WHAT IS EXPECTED: Repeat the stretch of lines from the one containing "Performance is always" through the one containing "Accessing data stored in any", both included, without changing anything.

SUPPLIED RECORDS:

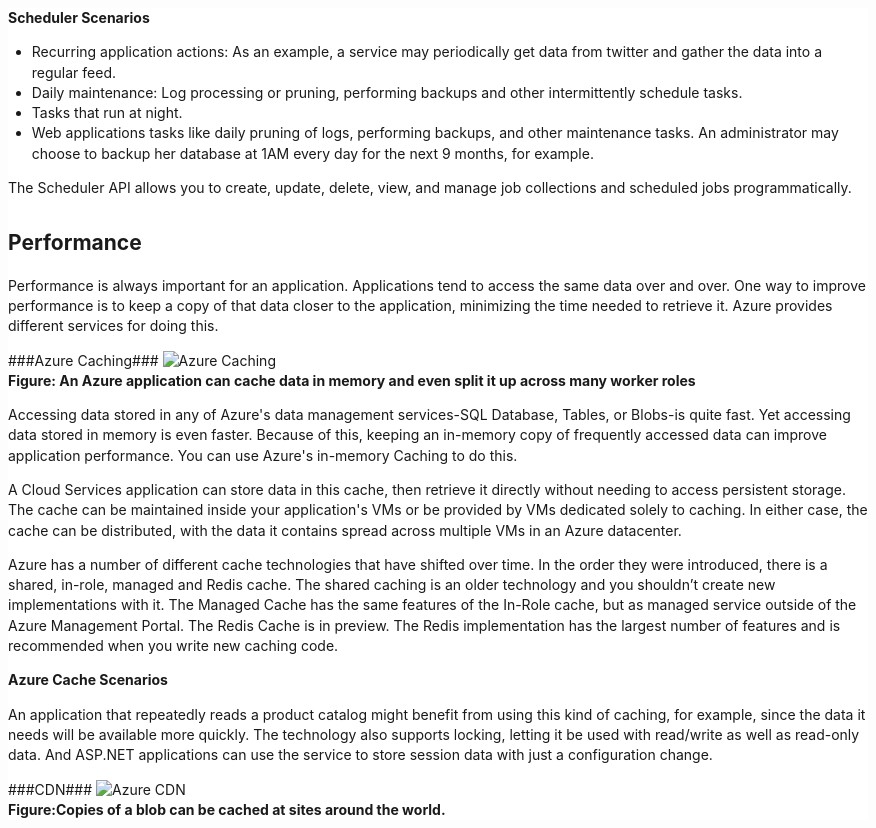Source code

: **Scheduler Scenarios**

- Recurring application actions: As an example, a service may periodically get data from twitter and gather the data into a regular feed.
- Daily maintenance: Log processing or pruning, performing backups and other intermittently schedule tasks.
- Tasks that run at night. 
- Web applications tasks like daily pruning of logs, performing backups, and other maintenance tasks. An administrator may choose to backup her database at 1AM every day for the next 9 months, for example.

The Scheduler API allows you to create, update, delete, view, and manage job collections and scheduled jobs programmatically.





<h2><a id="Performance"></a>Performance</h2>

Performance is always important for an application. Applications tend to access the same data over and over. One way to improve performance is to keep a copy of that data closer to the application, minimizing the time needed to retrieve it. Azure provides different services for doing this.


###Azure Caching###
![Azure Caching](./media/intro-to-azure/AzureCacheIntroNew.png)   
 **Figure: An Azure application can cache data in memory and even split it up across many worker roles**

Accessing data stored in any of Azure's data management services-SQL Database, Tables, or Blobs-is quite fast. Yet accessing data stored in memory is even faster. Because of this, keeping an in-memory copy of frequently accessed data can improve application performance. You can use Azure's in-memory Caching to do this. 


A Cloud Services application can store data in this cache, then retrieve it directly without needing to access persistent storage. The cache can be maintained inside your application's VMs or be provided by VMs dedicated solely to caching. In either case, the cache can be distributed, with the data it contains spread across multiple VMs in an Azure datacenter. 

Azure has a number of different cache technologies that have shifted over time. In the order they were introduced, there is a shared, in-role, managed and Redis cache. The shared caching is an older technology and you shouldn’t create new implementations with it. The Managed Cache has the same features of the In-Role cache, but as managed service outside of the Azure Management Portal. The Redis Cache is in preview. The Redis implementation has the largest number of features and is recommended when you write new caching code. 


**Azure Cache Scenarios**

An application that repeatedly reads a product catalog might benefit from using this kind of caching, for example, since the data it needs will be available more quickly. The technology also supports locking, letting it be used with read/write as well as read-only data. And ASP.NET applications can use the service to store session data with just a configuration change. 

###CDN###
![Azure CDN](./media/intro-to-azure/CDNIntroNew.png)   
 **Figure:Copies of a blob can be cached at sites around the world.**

==

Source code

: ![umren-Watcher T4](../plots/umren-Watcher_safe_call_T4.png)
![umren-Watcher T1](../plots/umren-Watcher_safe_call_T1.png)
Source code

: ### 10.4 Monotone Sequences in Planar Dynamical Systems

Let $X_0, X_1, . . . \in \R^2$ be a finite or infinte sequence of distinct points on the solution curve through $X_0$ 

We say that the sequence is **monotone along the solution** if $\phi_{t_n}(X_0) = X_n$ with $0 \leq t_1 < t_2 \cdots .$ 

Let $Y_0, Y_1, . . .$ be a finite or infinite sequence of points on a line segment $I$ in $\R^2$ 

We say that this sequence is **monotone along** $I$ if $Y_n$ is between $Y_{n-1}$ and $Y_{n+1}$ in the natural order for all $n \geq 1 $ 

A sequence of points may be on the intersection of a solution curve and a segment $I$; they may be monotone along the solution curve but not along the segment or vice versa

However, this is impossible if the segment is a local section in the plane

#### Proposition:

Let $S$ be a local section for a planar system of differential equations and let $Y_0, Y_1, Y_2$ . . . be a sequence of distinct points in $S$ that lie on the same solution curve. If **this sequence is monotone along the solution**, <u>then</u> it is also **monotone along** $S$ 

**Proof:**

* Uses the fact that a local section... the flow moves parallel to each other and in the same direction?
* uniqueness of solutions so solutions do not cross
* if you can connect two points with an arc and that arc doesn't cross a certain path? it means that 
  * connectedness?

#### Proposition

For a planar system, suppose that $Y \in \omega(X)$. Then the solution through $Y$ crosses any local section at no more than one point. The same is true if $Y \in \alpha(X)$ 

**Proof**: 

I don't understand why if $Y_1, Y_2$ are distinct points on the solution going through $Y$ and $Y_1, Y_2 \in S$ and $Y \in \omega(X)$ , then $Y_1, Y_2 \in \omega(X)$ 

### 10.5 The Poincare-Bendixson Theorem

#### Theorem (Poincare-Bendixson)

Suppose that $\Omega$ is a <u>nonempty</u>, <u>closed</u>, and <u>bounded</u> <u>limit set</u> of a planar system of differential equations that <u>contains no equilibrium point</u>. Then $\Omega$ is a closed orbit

* * *

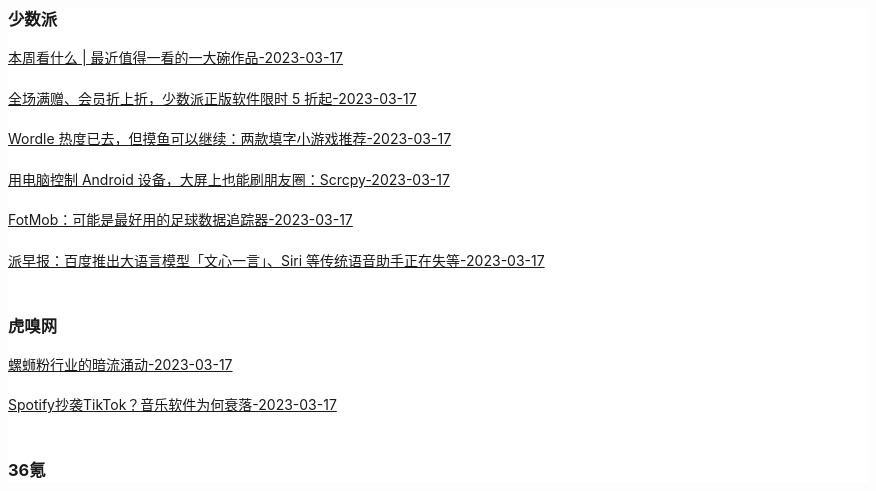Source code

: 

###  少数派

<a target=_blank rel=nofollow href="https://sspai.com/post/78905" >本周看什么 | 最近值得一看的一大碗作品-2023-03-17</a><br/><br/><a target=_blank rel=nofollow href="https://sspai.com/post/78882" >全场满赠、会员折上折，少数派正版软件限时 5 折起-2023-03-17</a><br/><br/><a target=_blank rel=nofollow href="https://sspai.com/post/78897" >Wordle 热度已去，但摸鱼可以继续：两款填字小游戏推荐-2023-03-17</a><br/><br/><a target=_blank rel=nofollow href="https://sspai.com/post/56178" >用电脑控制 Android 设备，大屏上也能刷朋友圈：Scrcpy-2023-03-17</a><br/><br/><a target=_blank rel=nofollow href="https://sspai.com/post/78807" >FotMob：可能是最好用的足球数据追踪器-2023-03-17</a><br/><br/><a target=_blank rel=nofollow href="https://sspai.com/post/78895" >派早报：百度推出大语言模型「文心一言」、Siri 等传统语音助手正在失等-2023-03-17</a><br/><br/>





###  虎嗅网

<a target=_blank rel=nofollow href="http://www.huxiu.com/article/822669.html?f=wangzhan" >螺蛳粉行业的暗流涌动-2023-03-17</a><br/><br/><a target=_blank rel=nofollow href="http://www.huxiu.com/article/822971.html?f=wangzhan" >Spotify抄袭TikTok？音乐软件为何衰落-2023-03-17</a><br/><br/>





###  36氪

ANSWER TO THIS PROBLEM:
Performance is always important for an application. Applications tend to access the same data over and over. One way to improve performance is to keep a copy of that data closer to the application, minimizing the time needed to retrieve it. Azure provides different services for doing this.


###Azure Caching###
![Azure Caching](./media/intro-to-azure/AzureCacheIntroNew.png)   
 **Figure: An Azure application can cache data in memory and even split it up across many worker roles**

Accessing data stored in any of Azure's data management services-SQL Database, Tables, or Blobs-is quite fast. Yet accessing data stored in memory is even faster. Because of this, keeping an in-memory copy of frequently accessed data can improve application performance. You can use Azure's in-memory Caching to do this. 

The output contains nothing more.